**PROBLEMS AND TASKS:**
**A)** Name every filter label assigned in the cell arrays of the MATLAB forum excerpt below.
**B)** From the MATLAB forum excerpt below, write out the passage starting with "for i = 1:length(filter2)" and going on through "i = 1:length(filter3)".

**EXCERPT PROVIDED:**

■ ■ ■ ■

Error using createGUI>processImage

Too many input arguments.

how can I fix it

This is part of the code where I get the error

Error while evaluating UIControl Callback.

createGUI

% Create the main GUI function

function createGUI()

% Create the main figure

fig = figure('Name', 'Image Processing GUI', 'NumberTitle', 'off', 'Position', [200, 200, 800, 600]);

annotation('textbox', [0.3, 0.95, 0.5, 0.05], 'String', 'Image Processing Project', 'EdgeColor', 'none', 'HorizontalAlignment', 'center', 'FontSize', 14, 'FontWeight', 'bold');

%fig.WindowState = 'maximized';

% Create axes for displaying images

axes1 = axes('Parent', fig, 'Position', [0.15, 0.4, 0.3, 0.5]);

axes2 = axes('Parent', fig, 'Position', [0.55, 0.4, 0.3, 0.5]);

% Create buttons

filter1 = {'Standard Average', 'Weighted Average'};

for i = 1:length(filter1)

uicontrol('Style', 'pushbutton', 'String', filter1{i}, 'Units', 'normalized', 'Position', [0.15, 0.3 - i * 0.1, 0.15, 0.05], 'Callback', {@processImage, axes1, axes2, filter1{i}});

end

filter2 = { 'Laplacian', 'Median'};

for i = 1:length(filter2)

uicontrol('Style', 'pushbutton', 'String', filter2{i}, 'Units', 'normalized', 'Position', [0.35, 0.3 - i * 0.1, 0.15, 0.05], 'Callback', {@processImage, axes1, axes2, filter2{i}});

end

filter3 = { 'Fourier Transform', 'Sobel'};

for i = 1:length(filter3)

uicontrol('Style', 'pushbutton', 'String', filter3{i}, 'Units', 'normalized', 'Position', [0.55, 0.3 - i * 0.1, 0.15, 0.05], 'Callback', {@processImage, axes1, axes2, filter3{i}});

end

filter4 = { 'Gaussian Low Pass', 'Ideal High Pass'};

for i = 1:length(filter4)

■ ■ ■ ■

**AVAILABLE DATA:**
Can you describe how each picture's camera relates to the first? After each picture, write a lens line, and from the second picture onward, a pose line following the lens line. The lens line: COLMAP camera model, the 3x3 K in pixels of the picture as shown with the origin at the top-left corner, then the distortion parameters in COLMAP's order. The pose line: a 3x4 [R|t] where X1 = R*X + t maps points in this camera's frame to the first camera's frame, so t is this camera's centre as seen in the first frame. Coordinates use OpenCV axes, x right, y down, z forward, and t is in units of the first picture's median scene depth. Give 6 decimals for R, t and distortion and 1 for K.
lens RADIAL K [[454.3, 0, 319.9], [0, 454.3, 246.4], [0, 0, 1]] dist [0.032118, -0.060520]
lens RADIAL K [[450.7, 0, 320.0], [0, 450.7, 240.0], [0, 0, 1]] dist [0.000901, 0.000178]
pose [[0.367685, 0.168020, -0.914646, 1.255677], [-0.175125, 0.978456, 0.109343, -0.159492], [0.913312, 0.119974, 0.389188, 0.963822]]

■ ■ ■ ■

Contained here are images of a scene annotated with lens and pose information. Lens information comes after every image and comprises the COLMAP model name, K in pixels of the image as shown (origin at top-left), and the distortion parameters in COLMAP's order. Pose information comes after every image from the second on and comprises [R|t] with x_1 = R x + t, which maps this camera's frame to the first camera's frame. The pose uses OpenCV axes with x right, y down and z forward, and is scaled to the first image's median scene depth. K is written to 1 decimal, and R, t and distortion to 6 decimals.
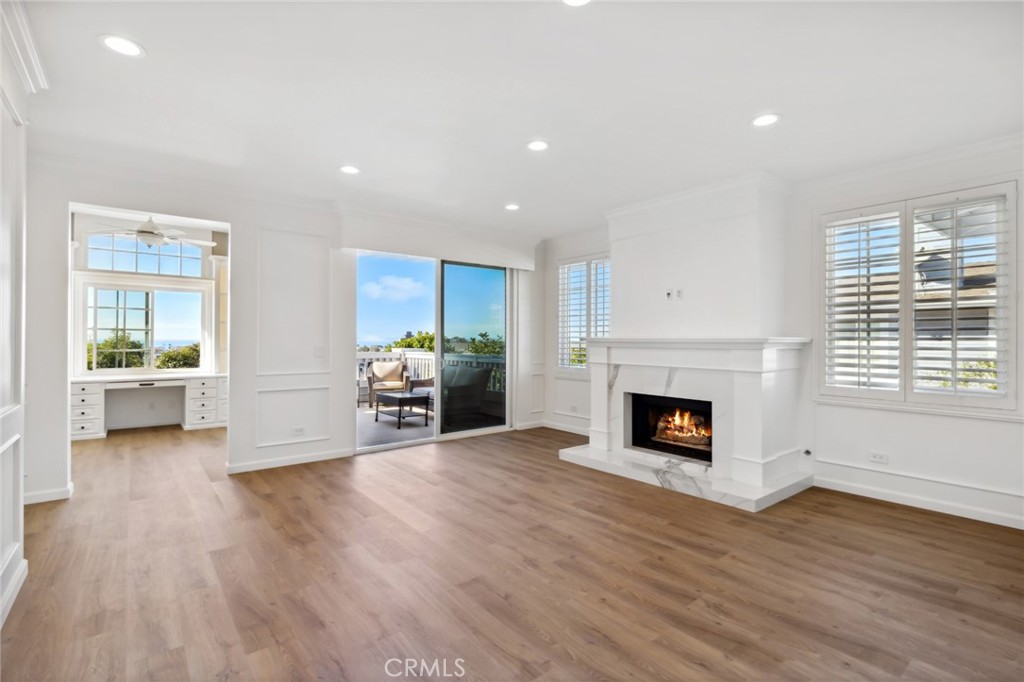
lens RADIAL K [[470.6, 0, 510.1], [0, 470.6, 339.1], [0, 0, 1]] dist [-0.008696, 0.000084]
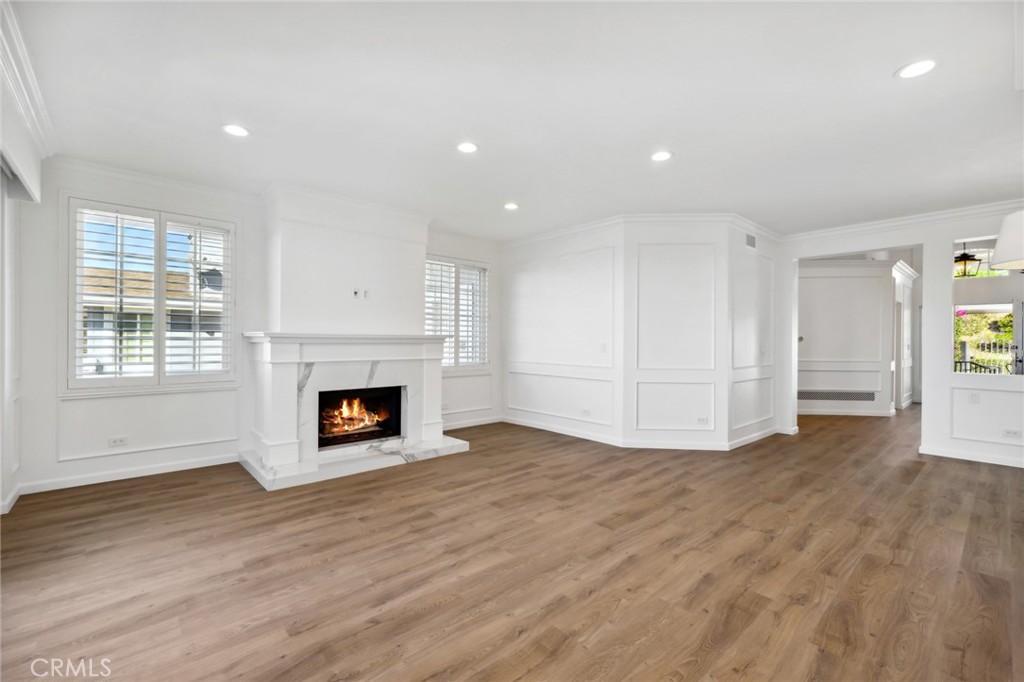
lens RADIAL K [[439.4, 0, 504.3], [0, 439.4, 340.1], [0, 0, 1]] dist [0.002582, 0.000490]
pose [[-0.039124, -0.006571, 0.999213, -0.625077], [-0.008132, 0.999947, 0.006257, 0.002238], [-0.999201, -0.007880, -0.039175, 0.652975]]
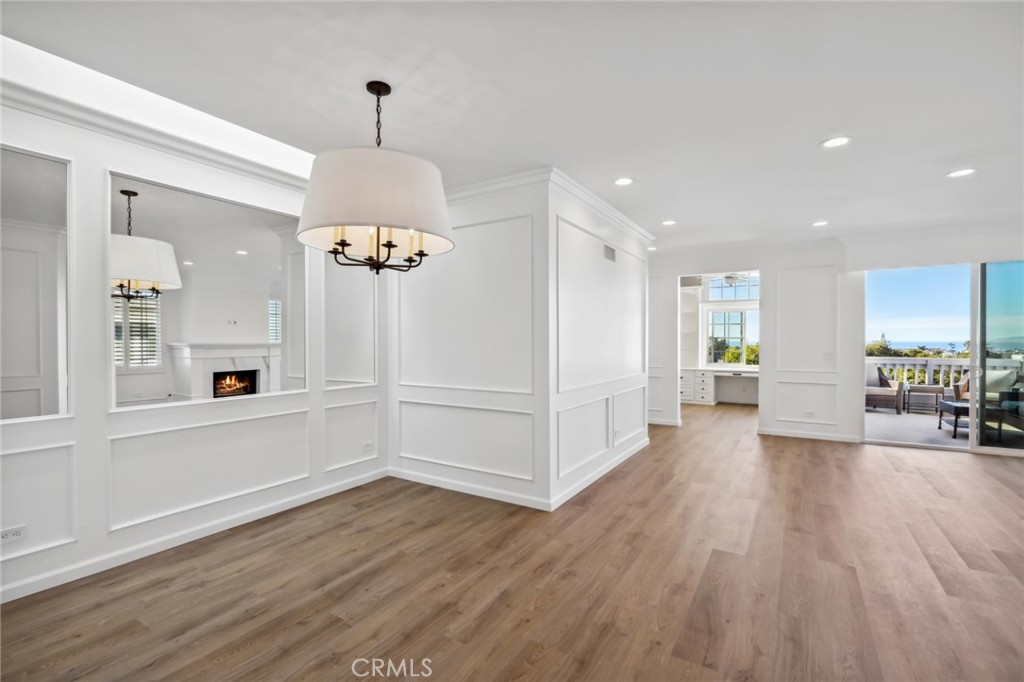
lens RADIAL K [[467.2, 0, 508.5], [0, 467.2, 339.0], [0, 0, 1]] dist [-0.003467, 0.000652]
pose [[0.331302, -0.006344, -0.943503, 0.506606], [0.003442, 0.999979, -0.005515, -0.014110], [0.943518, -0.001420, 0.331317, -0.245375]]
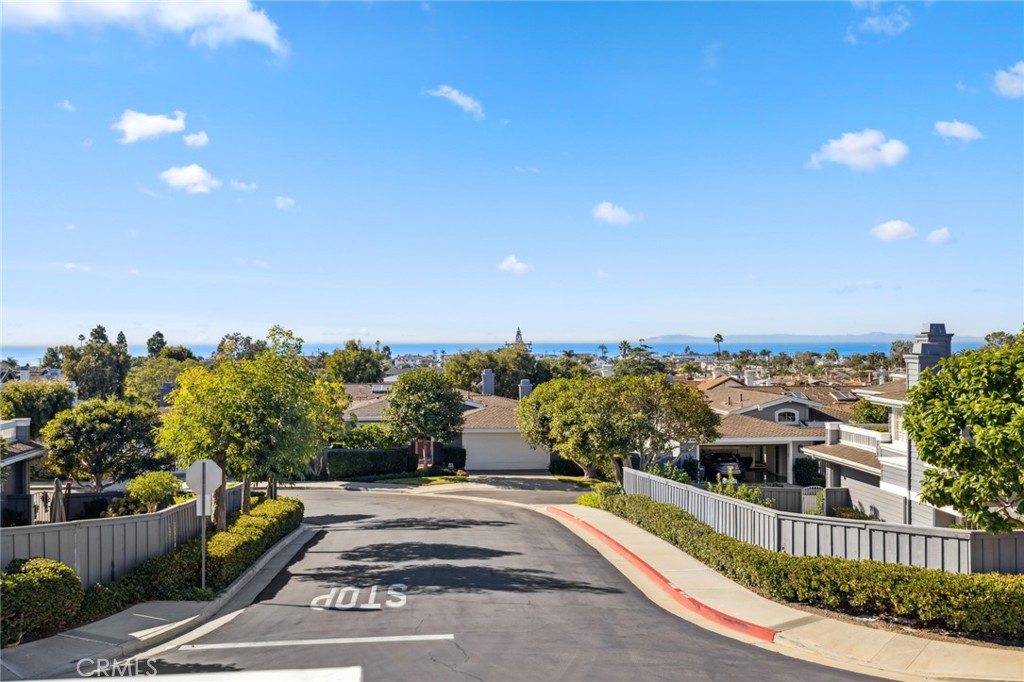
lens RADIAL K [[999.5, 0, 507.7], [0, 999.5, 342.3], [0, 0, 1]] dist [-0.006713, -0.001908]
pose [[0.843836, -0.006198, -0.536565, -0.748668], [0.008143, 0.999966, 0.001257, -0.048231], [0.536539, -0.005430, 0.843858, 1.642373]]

■ ■ ■ ■

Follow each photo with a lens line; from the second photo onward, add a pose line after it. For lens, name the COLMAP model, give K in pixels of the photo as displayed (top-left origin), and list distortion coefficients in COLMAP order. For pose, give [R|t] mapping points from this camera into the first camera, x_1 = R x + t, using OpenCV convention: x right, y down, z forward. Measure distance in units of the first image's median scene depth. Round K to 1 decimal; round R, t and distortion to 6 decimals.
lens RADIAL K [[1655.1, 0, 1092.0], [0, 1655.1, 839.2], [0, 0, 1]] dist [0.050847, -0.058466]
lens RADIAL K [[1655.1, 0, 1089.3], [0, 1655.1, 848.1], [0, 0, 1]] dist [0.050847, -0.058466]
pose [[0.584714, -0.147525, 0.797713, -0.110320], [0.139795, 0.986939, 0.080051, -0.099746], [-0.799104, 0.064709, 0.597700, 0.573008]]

■ ■ ■ ■

**SOLUTIONS TO THE PROBLEMS:**
**A)** Standard Average, Weighted Average, Laplacian, Median, Fourier Transform, Sobel, Gaussian Low Pass, Ideal High Pass

**B)**
for i = 1:length(filter2)

uicontrol('Style', 'pushbutton', 'String', filter2{i}, 'Units', 'normalized', 'Position', [0.35, 0.3 - i * 0.1, 0.15, 0.05], 'Callback', {@processImage, axes1, axes2, filter2{i}});

end

filter3 = { 'Fourier Transform', 'Sobel'};

for i = 1:length(filter3)